Instructions to follow
A full, exact copy of the listing is needed, with images omitted.

Source data

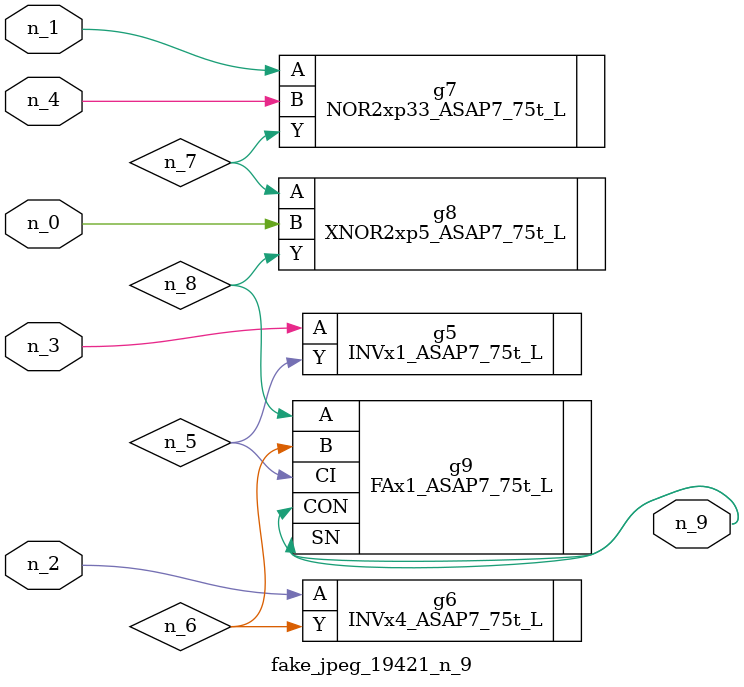
<source format=v>
module fake_jpeg_19421_n_9 (n_3, n_2, n_1, n_0, n_4, n_9);

input n_3;
input n_2;
input n_1;
input n_0;
input n_4;

output n_9;

wire n_8;
wire n_6;
wire n_5;
wire n_7;

INVx1_ASAP7_75t_L g5 ( 
.A(n_3),
.Y(n_5)
);

INVx4_ASAP7_75t_L g6 ( 
.A(n_2),
.Y(n_6)
);

NOR2xp33_ASAP7_75t_L g7 ( 
.A(n_1),
.B(n_4),
.Y(n_7)
);

XNOR2xp5_ASAP7_75t_L g8 ( 
.A(n_7),
.B(n_0),
.Y(n_8)
);

FAx1_ASAP7_75t_L g9 ( 
.A(n_8),
.B(n_6),
.CI(n_5),
.CON(n_9),
.SN(n_9)
);


endmodule
</source>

Response
<source format=v>
module fake_jpeg_19421_n_9 (n_3, n_2, n_1, n_0, n_4, n_9);

input n_3;
input n_2;
input n_1;
input n_0;
input n_4;

output n_9;

wire n_8;
wire n_6;
wire n_5;
wire n_7;

INVx1_ASAP7_75t_L g5 ( 
.A(n_3),
.Y(n_5)
);

INVx4_ASAP7_75t_L g6 ( 
.A(n_2),
.Y(n_6)
);

NOR2xp33_ASAP7_75t_L g7 ( 
.A(n_1),
.B(n_4),
.Y(n_7)
);

XNOR2xp5_ASAP7_75t_L g8 ( 
.A(n_7),
.B(n_0),
.Y(n_8)
);

FAx1_ASAP7_75t_L g9 ( 
.A(n_8),
.B(n_6),
.CI(n_5),
.CON(n_9),
.SN(n_9)
);


endmodule
</source>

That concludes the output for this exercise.